__YOUR TASKS__
A - Transcribe the part of the USPTO chat transcript that runs from "USPTO 1: Crawford" to "has been helpful.".
B - Translate this sentence from the USPTO chat transcript into Spanish: "Yes, it would be two separate applications and each would have appropriate fees paid."
C - Summarize the USPTO chat transcript in two sentences.

__GIVEN PASSAGE__
## start

BJ Crawford: how do I get started to patten my invention?
USPTO 1: Crawford – Go the USPTO homepage www.uspto.gov, at the top of the webpage go to Guides Tools and Manuals and there you will find general information concerning patents and filing utility and design patents.
Meglr78: Once I’ve submitted my provisional application when can I use the term “patent pending”?
USPTO 9: immediately
Steve: yes, this chat is great
USPTO 4: Steve – Thanks
Texas747: Thank you for this chat. It has been helpful.
USPTO 6: You’re welcome. Glad to have been of help.
Texas747: On my “Mirage” question, does that require two applications and fees if we plan to use both names like in my example?
USPTO 6: Yes, it would be two separate applications and each would have appropriate fees paid.
David: I did not see the answer to my question about how long it will take to get a patent?
USPTO 4: David – Different technologies have different backlogs. In general it can be as little as 18 months or in excess of 36 months.
Msawyer: If we are doing a computer script that allows a user to control a camera through another camera. We this be a design or utility patent?
USPTO 4: Msawyer – You would want to file a utility application.
James: I am a colleg senior, I have a 12 step utility procces that I would like to patent. Will filing be overwhelming and too much work? How much work will actually be needed to put in the work?

## end

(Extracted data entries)

## start

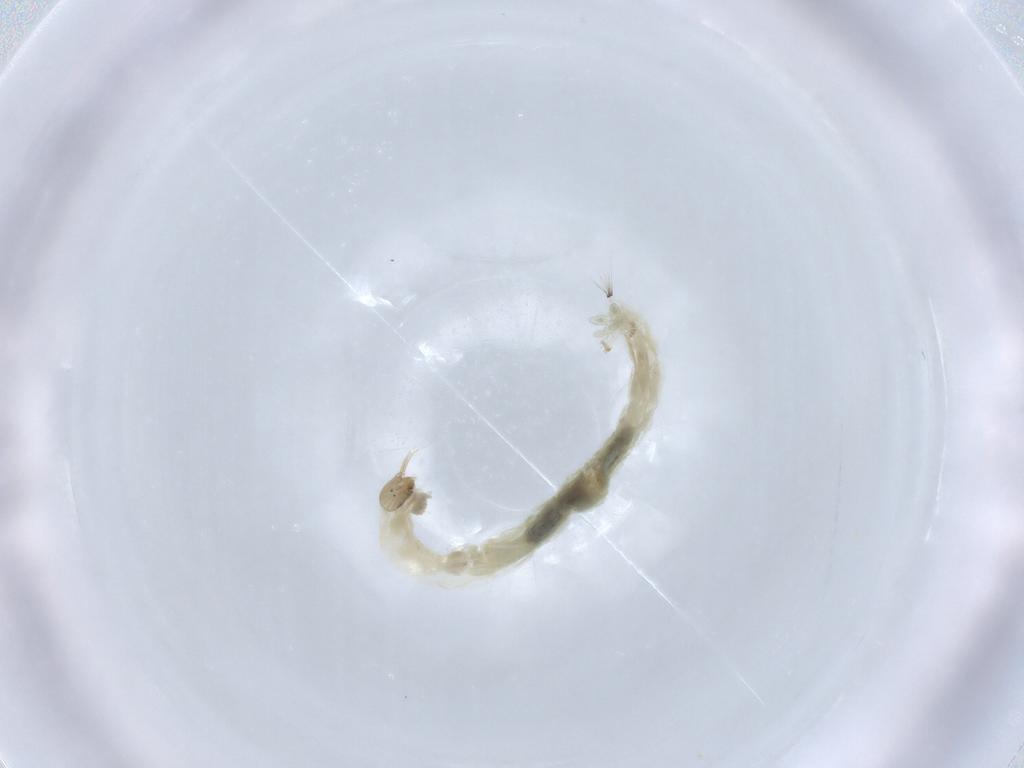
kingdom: Animalia
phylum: Arthropoda
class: Insecta
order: Diptera
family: Chironomidae
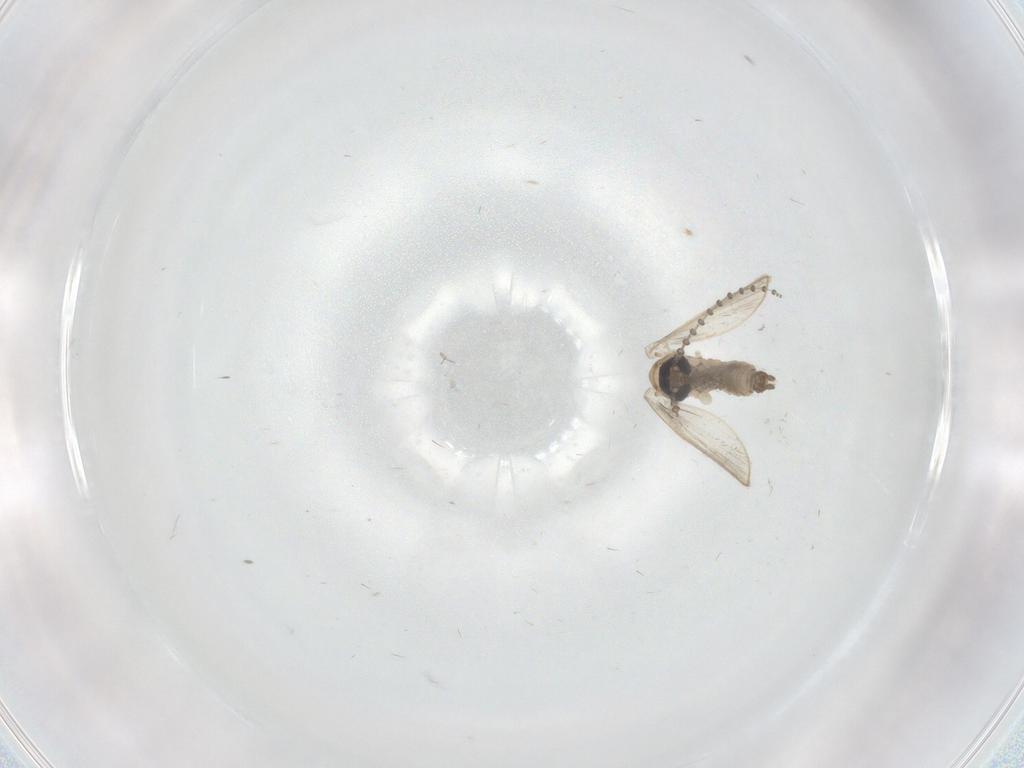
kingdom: Animalia
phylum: Arthropoda
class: Insecta
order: Diptera
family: Psychodidae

## end

__PROBLEM SOLUTIONS__
A -
USPTO 1: Crawford – Go the USPTO homepage www.uspto.gov, at the top of the webpage go to Guides Tools and Manuals and there you will find general information concerning patents and filing utility and design patents.
Meglr78: Once I’ve submitted my provisional application when can I use the term “patent pending”?
USPTO 9: immediately
Steve: yes, this chat is great
USPTO 4: Steve – Thanks
Texas747: Thank you for this chat. It has been helpful.

B - Sí, serían dos solicitudes separadas y cada una tendría pagadas las tarifas correspondientes.

C - In a chat with the USPTO, participants are directed to Guides Tools and Manuals on the USPTO homepage for general patent information and are told that "patent pending" can be used immediately after a provisional application is submitted. The USPTO replies also say that using two names requires two separate applications with their own fees, that patents can take from as little as 18 months to over 36 months depending on the technology, and that a computer script letting a user control a camera through another camera calls for a utility application.